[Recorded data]

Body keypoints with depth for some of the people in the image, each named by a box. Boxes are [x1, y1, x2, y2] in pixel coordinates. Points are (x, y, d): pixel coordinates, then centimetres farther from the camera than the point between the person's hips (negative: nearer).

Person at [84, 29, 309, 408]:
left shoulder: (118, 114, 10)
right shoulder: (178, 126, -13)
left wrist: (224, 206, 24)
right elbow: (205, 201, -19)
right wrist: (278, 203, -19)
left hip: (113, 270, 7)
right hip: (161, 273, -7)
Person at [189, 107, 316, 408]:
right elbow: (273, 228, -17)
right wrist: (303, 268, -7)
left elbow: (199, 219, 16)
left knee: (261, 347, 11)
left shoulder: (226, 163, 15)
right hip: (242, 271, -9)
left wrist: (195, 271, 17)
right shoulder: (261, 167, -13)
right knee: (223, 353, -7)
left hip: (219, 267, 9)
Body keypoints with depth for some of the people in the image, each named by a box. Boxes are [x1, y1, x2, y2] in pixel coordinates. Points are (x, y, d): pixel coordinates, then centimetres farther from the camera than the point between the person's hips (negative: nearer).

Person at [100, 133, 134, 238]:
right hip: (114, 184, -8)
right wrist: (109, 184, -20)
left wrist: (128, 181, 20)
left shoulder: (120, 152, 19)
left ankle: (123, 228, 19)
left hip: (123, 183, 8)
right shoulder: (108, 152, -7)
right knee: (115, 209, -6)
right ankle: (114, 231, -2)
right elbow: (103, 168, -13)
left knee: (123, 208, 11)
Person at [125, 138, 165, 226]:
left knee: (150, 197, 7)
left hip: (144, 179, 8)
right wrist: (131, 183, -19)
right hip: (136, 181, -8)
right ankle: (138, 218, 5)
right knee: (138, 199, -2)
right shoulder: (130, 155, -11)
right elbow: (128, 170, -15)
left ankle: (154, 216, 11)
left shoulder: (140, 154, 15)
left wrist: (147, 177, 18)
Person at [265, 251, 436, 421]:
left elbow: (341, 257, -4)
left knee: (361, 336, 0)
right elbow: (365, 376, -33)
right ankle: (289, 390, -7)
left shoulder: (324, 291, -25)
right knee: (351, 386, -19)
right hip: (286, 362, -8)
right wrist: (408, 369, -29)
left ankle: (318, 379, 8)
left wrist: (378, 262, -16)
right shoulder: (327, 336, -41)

...

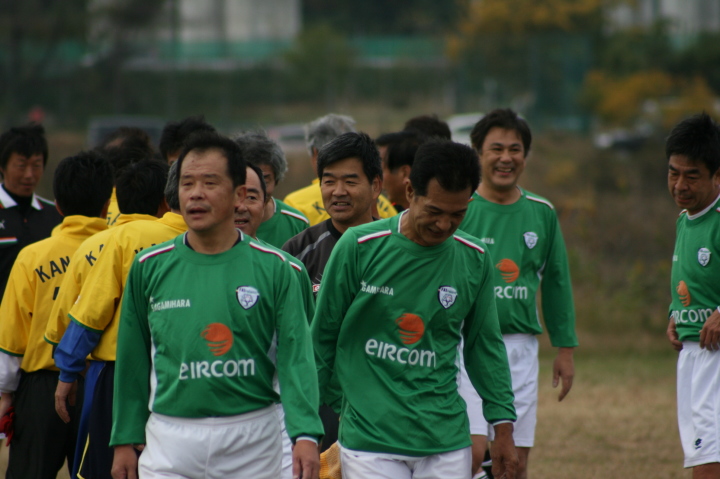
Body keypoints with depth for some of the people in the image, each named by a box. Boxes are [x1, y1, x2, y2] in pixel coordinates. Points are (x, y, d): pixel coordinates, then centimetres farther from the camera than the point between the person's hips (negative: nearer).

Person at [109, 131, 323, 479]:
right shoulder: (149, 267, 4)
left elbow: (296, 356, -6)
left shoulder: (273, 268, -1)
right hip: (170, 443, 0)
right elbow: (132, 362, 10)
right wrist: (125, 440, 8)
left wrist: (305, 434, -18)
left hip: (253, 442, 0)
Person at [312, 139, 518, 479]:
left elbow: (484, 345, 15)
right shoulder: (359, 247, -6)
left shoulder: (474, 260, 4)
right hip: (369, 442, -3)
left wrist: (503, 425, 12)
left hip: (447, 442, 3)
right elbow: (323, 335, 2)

How to complete this task → Give back exactly the lines above starting at the line where "left wrist: (305, 434, -18)" appears and ending at the line where "right elbow: (323, 335, 2)" appears, both included, with no other lines.

Completed exercise →
left wrist: (305, 434, -18)
left hip: (253, 442, 0)
Person at [312, 139, 518, 479]:
left elbow: (484, 345, 15)
right shoulder: (359, 247, -6)
left shoulder: (474, 260, 4)
right hip: (369, 442, -3)
left wrist: (503, 425, 12)
left hip: (447, 442, 3)
right elbow: (323, 335, 2)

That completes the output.